Last November, after Dietlinde Eckhart's abortive invasion of their home country of Amestris, on the other side of the gate, they asked Roy Mustang to destroy the gate that Al had created in his quest to reunite with his older brother.
At the same time, Ed and Al had returned to this place--this dismal, dreary world where alchemy did not work and events seemed to be marching inevitably towards another war--and had managed to destroy the transmutation circles that had opened a second gate at Professor Heinrich Haushofer's Bavarian villa.
The remnants of the shattered Thule organization had managed to drive them away before they were able to do more. In the months since then, they had not been successful in tracking down the uranium bomb brought through the Gate to this world.
With the financial and political situation in Germany growing more dire by the week, the brothers had left the country around just after Christmas.
Using the forged identity papers that Hohenheim had provided before his death, Ed had enrolled as a graduate student at Leeds University, known for its chemistry department, and he spent his days working as Professor Carr's research assistant while trying to find some mention of the elusive uranium or any mysterious developments in this world's understanding of physics.

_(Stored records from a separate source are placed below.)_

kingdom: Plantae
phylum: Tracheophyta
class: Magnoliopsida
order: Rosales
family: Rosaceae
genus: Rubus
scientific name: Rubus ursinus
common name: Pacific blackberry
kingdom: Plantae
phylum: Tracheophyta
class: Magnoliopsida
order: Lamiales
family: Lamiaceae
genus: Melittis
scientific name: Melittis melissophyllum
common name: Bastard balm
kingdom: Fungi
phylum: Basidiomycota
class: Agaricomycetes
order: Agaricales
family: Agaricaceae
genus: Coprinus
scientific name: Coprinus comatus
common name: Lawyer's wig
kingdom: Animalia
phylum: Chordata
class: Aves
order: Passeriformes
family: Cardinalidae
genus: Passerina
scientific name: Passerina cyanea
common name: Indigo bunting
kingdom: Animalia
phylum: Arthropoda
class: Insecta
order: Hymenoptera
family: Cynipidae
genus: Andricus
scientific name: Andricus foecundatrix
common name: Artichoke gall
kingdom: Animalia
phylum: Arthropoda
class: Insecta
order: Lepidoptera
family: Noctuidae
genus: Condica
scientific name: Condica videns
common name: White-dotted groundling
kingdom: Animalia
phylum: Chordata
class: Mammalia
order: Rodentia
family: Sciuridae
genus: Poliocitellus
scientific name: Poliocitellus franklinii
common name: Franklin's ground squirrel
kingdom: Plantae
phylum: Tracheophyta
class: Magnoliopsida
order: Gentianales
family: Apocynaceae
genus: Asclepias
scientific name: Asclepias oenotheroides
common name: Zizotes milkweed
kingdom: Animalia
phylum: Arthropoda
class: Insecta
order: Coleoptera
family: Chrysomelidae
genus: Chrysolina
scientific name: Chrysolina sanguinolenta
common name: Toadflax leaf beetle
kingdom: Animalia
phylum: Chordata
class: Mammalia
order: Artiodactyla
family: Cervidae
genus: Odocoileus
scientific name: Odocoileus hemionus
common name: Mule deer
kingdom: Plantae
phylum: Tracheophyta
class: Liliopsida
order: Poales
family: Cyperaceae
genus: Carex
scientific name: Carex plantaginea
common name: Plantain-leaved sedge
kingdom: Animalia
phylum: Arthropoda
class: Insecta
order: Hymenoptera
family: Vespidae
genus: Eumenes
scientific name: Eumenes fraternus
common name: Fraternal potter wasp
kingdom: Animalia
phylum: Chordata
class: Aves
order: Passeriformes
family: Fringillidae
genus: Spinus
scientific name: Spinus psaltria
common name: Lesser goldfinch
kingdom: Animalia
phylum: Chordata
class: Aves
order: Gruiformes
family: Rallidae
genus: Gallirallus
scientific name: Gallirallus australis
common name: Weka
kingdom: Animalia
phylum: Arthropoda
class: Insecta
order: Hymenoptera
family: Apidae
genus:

Al was right. It was useless. They were useless here, stripped of their ability to use alchemy.
Ed forced himself to grin at Al. "Then, let's do it," he said, with more confidence than he felt. "We'll find a way home. If we managed to open a gate once, then we can do it again."
Al's face lit up behind the blotchy tearstains and the smears of dried blood. "Brother!"
"But first," Ed said, firmly. "We have to call a doctor and get this stitched."
Al nodded, still smiling, and Ed firmed up his resolve.
Only the transmutation of a homunculus could open the Gate between the worlds. And this world only contained one homunculus that he knew ofEnvy, last seen bound and captive at Haushofer's villa.
They would find Envy, Ed swore silently. Find him and use him to go home.